Lo scivoloso punto dell’intervento nel caso di eventi critici
I player più grandi dovranno adottare, su indicazione della Commissione Europea, procedure che consentano loro di intervenire rapidamente in caso di eventi critici per la salute o la sicurezza pubblica. Un punto piuttosto scottante e scivoloso, questo, sorto all’indomani dell’invasione russa dell’Ucraina (ma in qualche modo anche durante la pandemia) e che secondo i più critici – fra cui non mancano gruppi di pressione che rappresentano gli stessi colossi che sarebbero chiamati a eseguire quelle indicazioni – finirà per mettere troppo potere nelle mani di un organismo distante molti passaggi da un pieno riconoscimento popolare.

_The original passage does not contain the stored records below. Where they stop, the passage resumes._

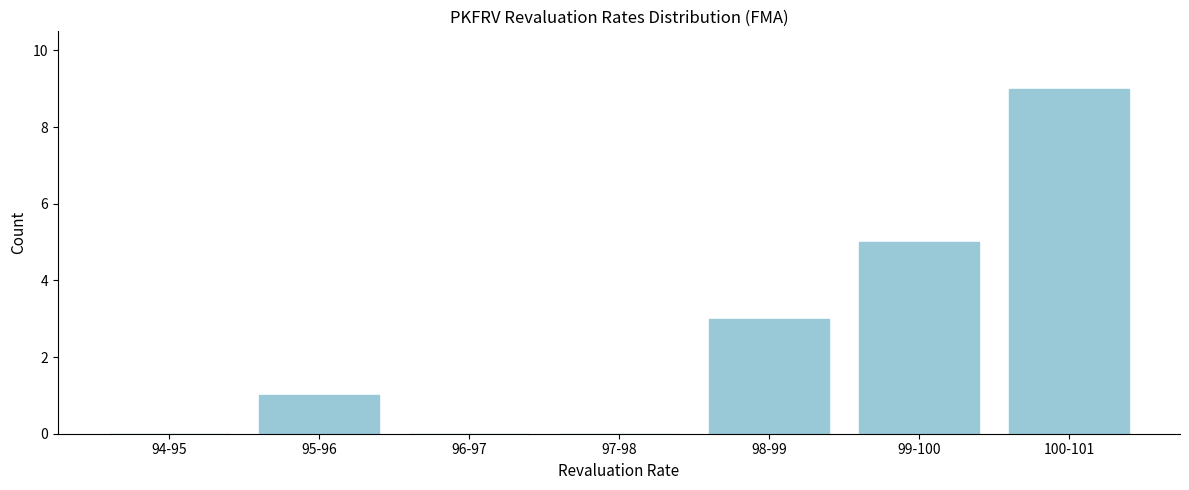

Reading right to left, what are all the values shown in this chart?

100-101=9	99-100=5	98-99=3	97-98=0	96-97=0	95-96=1	94-95=0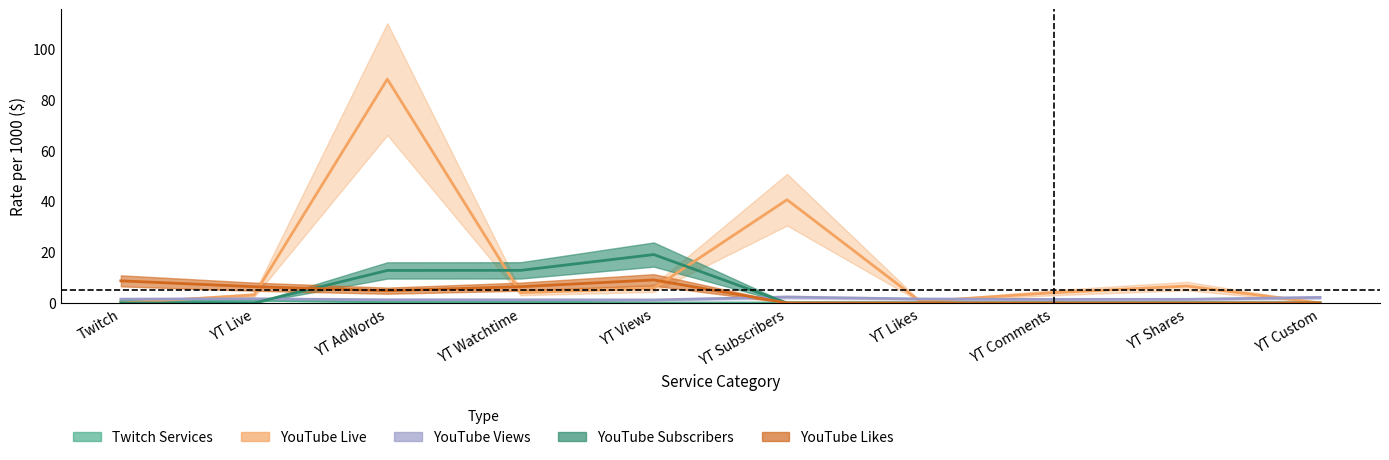

What is the maximum value for YouTube Live?

88.0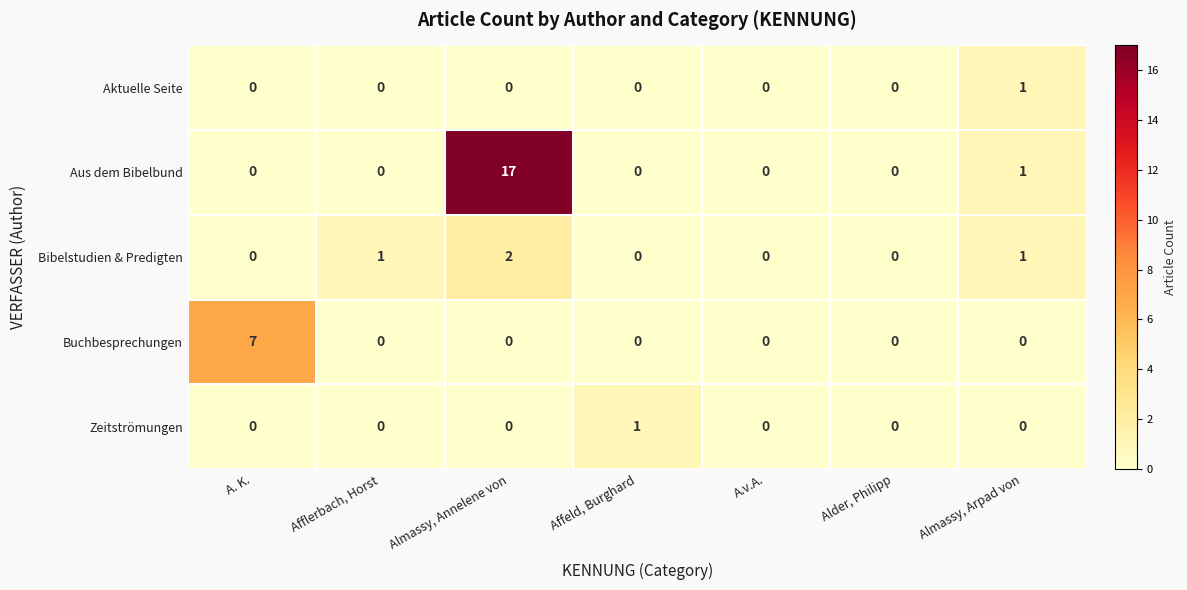

Which series has the widest spread of values?

Aus dem Bibelbund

Il punto centrale è che non si capisce bene cosa possa o non possa imporre la Commissione alle piattaforme. Questa misura dovrebbe comunque durare al massimo tre mesi, rinnovabili da un consiglio ad hoc composto dai rappresentanti di ogni Stato. Non è neanche ben chiaro se e come le piattaforme potranno essere sanzionate nel caso non intendano dare seguito alle prescrizioni e ai consigli della Commissione.
Chi controlla i colossi?
Contrariamente ad altre misure come il GDPR, non saranno le differenti autorità nazionali competenti a vigilare sull’applicazione ma, come è accaduto finora con le questioni legate alla concorrenza e come accadrà in futuro, se ne occuperà la Commissione con un ufficio dedicato (che includerà all’inizio 230 persone, forse poche rispetto alla mole di lavoro che su di loro si abbatterà). Le sanzioni sono salate: fino al 6% del fatturato – e non degli utili – dell’anno precedente in caso di inadempienze più o meno gravi.